Westpac will learn this afternoon the size of the penalty it will pay following an adverse judgment in May centred on unconscionable conduct in the bank bill market in recent years.
The bank is pinning its hopes on a penalty as low as A$3 million while ASIC angered a Federal Court judge at a hearing yesterday with fantastic numbers 20 times as large.
Justice Jonathan Beach five months ago found Westpac was in breach of its obligations under its financial services licence at times in 2010 while also held to have engaged in unconscionable conduct.
ASIC’s counsel Philip Crutchfield entered into argy-bargy with Beach.
“You can’t recharacterise my findings,” Beach told Crutchfield.

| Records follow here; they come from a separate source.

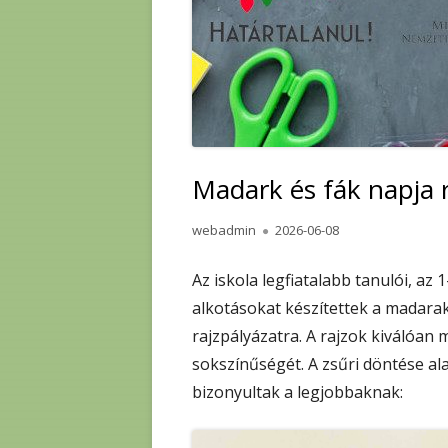
Madark és fák napja 
Author
Published
webadmin
2026-06-08
on
Az iskola legfiatalabb tanulói, az 
alkotásokat készítettek a madarak
rajzpályázatra. A rajzok kiválóan
sokszínűségét. A zsűri döntése al
bizonyultak a legjobbaknak:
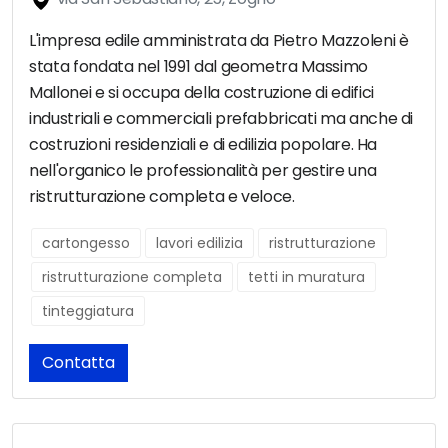
L'impresa edile amministrata da Pietro Mazzoleni è
stata fondata nel 1991 dal geometra Massimo
Mallonei e si occupa della costruzione di edifici
industriali e commerciali prefabbricati ma anche di
costruzioni residenziali e di edilizia popolare. Ha
nell'organico le professionalità per gestire una
ristrutturazione completa e veloce.
cartongesso
lavori edilizia
ristrutturazione
ristrutturazione completa
tetti in muratura
tinteggiatura
Contatta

“You’re not serious about that, are you? You’re trying to inflate the maximum penalty to $59 million.
‘If I’m with the bank … the maximum penalty is $3.3 million.”
Then a little later: “You shouldn’t use inflammatory or exaggerated language. All I’m here doing is … applying the law and looking at the characterisation of conduct as I’ve found for the purposes of determining the maximum liability for the penalty, and then [working out] the appropriate penalty that I should impose upon Westpac.”

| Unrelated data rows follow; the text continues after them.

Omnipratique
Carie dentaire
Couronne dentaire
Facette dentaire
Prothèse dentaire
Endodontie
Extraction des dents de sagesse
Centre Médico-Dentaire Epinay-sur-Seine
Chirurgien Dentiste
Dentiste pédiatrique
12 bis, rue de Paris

Beach told the court: “The gist of this conduct is endeavouring to manipulate a key benchmark or rate. Well, why shouldn’t I impose the maximum – the $3.3 million to send a signal to the marketplace.
“Why shouldn’t I send a signal that, you try this again, and you will be whacked with the maximum?”

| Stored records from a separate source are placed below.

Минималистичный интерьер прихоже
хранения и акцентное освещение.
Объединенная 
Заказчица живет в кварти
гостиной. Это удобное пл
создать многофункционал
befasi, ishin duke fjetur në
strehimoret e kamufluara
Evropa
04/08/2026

Westpac’s counsel Matthew Darke encouraged these thoughts.
“Even if your honour accepted my position, … by imposing a penalty that is very close to the maximum, that is a million dollars per contravention, that would send a clear message to the market,” he said.
“Your honour doesn’t need to penalise us at the absolute maximum in order to send that message, but it’s not appropriate in this case to apply the absolute maximum.”